New indicators suggest the prospect of Britain opting to leave the EU is becoming more of a reality.
In its latest global economic outlook, French financial services giant, Societe Generale has estimated a 45% risk of so-called ‘Brexit’ occurring.
If that does happen, Societe Generale has forecast the British economy could see at least a decade of stunted economic growth, with between 0.5% and 1% of annual GDP increases wiped out every year until 2026 at the earliest.
“There is a high risk that the UK could vote to leave the European Union, with significant economic damages resulting from such a risk scenario,” the bank said.
“Whatever the outcome, the result of the subsequent referendum is still too close to call. Currently the ‘out’ camp is making all the running,” it added.
In its latest outlook, Societe Generale said only half of UK prime minister, David Cameron’s four-point plan for an improved relationship between Britain and the EU is achievable; with the issue of sovereignty “nebulous” and immigration (preventing immigrants claiming benefits for four years) “the real sticking point”.
Meanwhile, a survey by accountancy giant Deloitte has shown that support amongst big UK businesses for Britain remaining in the EU has shrunk since the halfway point of 2015.
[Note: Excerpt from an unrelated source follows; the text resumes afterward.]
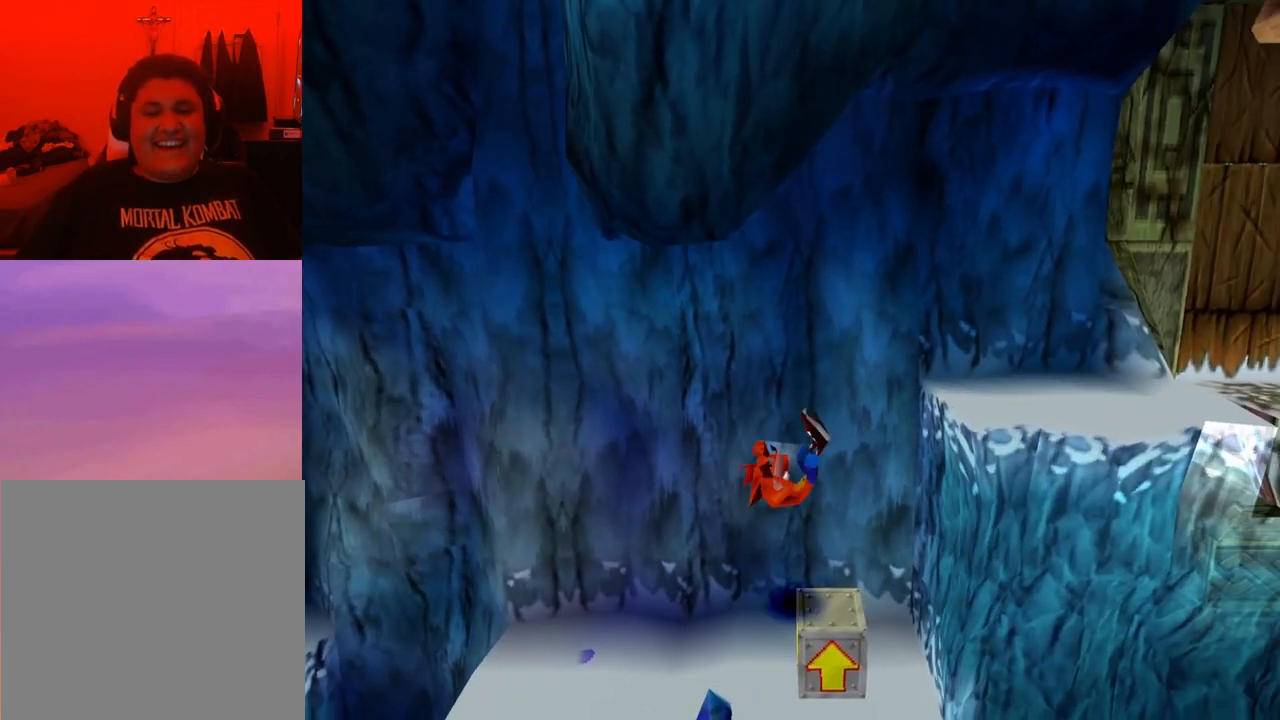
{"buttons": ["DPAD_RIGHT"], "events": [[67, "DPAD_RIGHT", "up"], [233, "DPAD_RIGHT", "down"]]}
While most finance chiefs still favour maintaining membership, that majority now stands at 62% as opposed to 74% the last time Deloitte checked at the end of last June.
While Deloitte’s chief executive, David Sproul, noted a clear majority of chief financial officers within Britain’s biggest businesses still favour the UK being part of the EU, “the proportion of those expressing unqualified support has fallen.
This mirrors what we have seen from the broader public in opinion polls in the last six months,” he said.
A recent public survey of British citizens showed nearly half of them are now leaning towards a vote for the country to leave the EU.
With regard to the knock-on effect for Ireland, economic think-tank the ESRI recently said ‘Brexit’ could reduce bilateral trade flows between Ireland and Britain by at least 20% over the long term; while the Dublin-based Institute of International and Economic Affairs (IIEA) said a UK exit from the EU could wipe €6bn off the annual value of Irish exports.
Paddy Power is currently offering odds of 2/5 for Britain to remain in the EU; slightly widened from 1/2 only a month ago; and 7/4 for an exit.
In terms of a date for the actual vote, the company is offering odds of 2/7 for it to take place this year; 5/2 for a 2017 vote and 25/1 for it to be mothballed until 2018.
As well as Societe Generale, other surveys — by the likes of Mori and ICM— show 41% support for leaving the EU and 42% for remaining.